_SHORT EXERCISE_:
Reproduce the material below line for line without changing anything, but omit the pictures.

--- Start INFORMATION PROVIDED ---

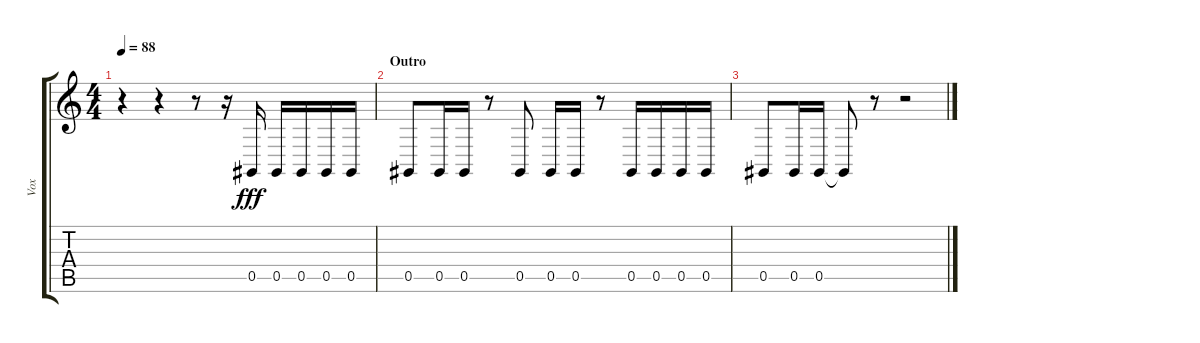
\track ("Vox" "Vox") {instrument accordion}
\staff {score tabs}
\tuning (Eb4 Bb3 Gb3 Db3 Ab2 Db2) {hide}
\ts (4 4)
\tempo 88
\clef g2
\ks c
r.4{dy fff} r.4 r.8 r.16 0.5.16 0.5.16 0.5.16 0.5.16 0.5.16 |
\section ("" "Outro")
0.5.8 0.5.16 0.5.16 r.8 0.5.8 0.5.16 0.5.16 r.8 0.5.16 0.5.16 0.5.16 0.5.16 |
0.5.8 0.5.16 0.5.16 0.5{t}.8 r.8 r.2
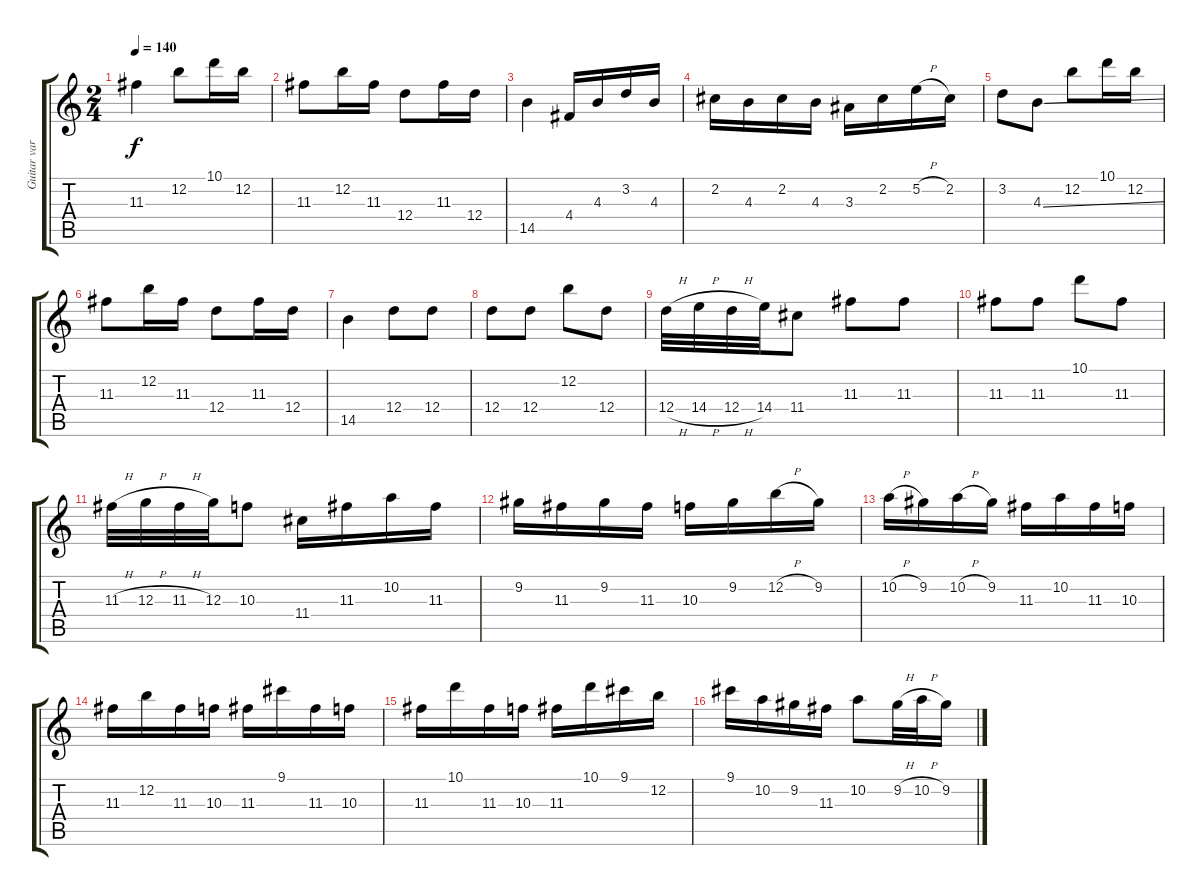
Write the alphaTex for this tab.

\track ("Guitar var2" "Guitar var") {instrument acousticguitarsteel}
\staff {score tabs}
\tuning (E4 B3 G3 D3 A2 E2) {hide}
\ts (2 4)
\tempo 140
\clef g2
\ks c
11.3.4{dy f} 12.2.8 10.1.16 12.2.16 |
11.3.8 12.2.16 11.3.16 12.4.8 11.3.16 12.4.16 |
14.5.4 4.4.16 4.3.16 3.2.16 4.3.16 |
2.2.16 4.3.16 2.2.16 4.3.16 3.3.16 2.2.16 5.2{h}.16 2.2.16 |
3.2.8 4.3{ss}.8 12.2.8 10.1.16 12.2.16 |
11.3.8 12.2.16 11.3.16 12.4.8 11.3.16 12.4.16 |
14.5.4 12.4.8 12.4.8 |
12.4.8 12.4.8 12.2.8 12.4.8 |
12.4{h}.32 14.4{h}.32 12.4{h}.32 14.4.32 11.4.8 11.3.8 11.3.8 |
11.3.8 11.3.8 10.1.8 11.3.8 |
11.3{h}.32 12.3{h}.32 11.3{h}.32 12.3.32 10.3.8 11.4.16 11.3.16 10.2.16 11.3.16 |
9.2.16 11.3.16 9.2.16 11.3.16 10.3.16 9.2.16 12.2{h}.16 9.2.16 |
10.2{h}.16 9.2.16 10.2{h}.16 9.2.16 11.3.16 10.2.16 11.3.16 10.3.16 |
11.3.16 12.2.16 11.3.16 10.3.16 11.3.16 9.1.16 11.3.16 10.3.16 |
11.3.16 10.1.16 11.3.16 10.3.16 11.3.16 10.1.16 9.1.16 12.2.16 |
9.1.16 10.2.16 9.2.16 11.3.16 10.2.8 9.2{h}.32 10.2{h}.32 9.2.16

--- End INFORMATION PROVIDED ---

_FINAL RESULT_:
\track ("Vox" "Vox") {instrument accordion}
\staff {score tabs}
\tuning (Eb4 Bb3 Gb3 Db3 Ab2 Db2) {hide}
\ts (4 4)
\tempo 88
\clef g2
\ks c
r.4{dy fff} r.4 r.8 r.16 0.5.16 0.5.16 0.5.16 0.5.16 0.5.16 |
\section ("" "Outro")
0.5.8 0.5.16 0.5.16 r.8 0.5.8 0.5.16 0.5.16 r.8 0.5.16 0.5.16 0.5.16 0.5.16 |
0.5.8 0.5.16 0.5.16 0.5{t}.8 r.8 r.2
Write the alphaTex for this tab.

\track ("Guitar var2" "Guitar var") {instrument acousticguitarsteel}
\staff {score tabs}
\tuning (E4 B3 G3 D3 A2 E2) {hide}
\ts (2 4)
\tempo 140
\clef g2
\ks c
11.3.4{dy f} 12.2.8 10.1.16 12.2.16 |
11.3.8 12.2.16 11.3.16 12.4.8 11.3.16 12.4.16 |
14.5.4 4.4.16 4.3.16 3.2.16 4.3.16 |
2.2.16 4.3.16 2.2.16 4.3.16 3.3.16 2.2.16 5.2{h}.16 2.2.16 |
3.2.8 4.3{ss}.8 12.2.8 10.1.16 12.2.16 |
11.3.8 12.2.16 11.3.16 12.4.8 11.3.16 12.4.16 |
14.5.4 12.4.8 12.4.8 |
12.4.8 12.4.8 12.2.8 12.4.8 |
12.4{h}.32 14.4{h}.32 12.4{h}.32 14.4.32 11.4.8 11.3.8 11.3.8 |
11.3.8 11.3.8 10.1.8 11.3.8 |
11.3{h}.32 12.3{h}.32 11.3{h}.32 12.3.32 10.3.8 11.4.16 11.3.16 10.2.16 11.3.16 |
9.2.16 11.3.16 9.2.16 11.3.16 10.3.16 9.2.16 12.2{h}.16 9.2.16 |
10.2{h}.16 9.2.16 10.2{h}.16 9.2.16 11.3.16 10.2.16 11.3.16 10.3.16 |
11.3.16 12.2.16 11.3.16 10.3.16 11.3.16 9.1.16 11.3.16 10.3.16 |
11.3.16 10.1.16 11.3.16 10.3.16 11.3.16 10.1.16 9.1.16 12.2.16 |
9.1.16 10.2.16 9.2.16 11.3.16 10.2.8 9.2{h}.32 10.2{h}.32 9.2.16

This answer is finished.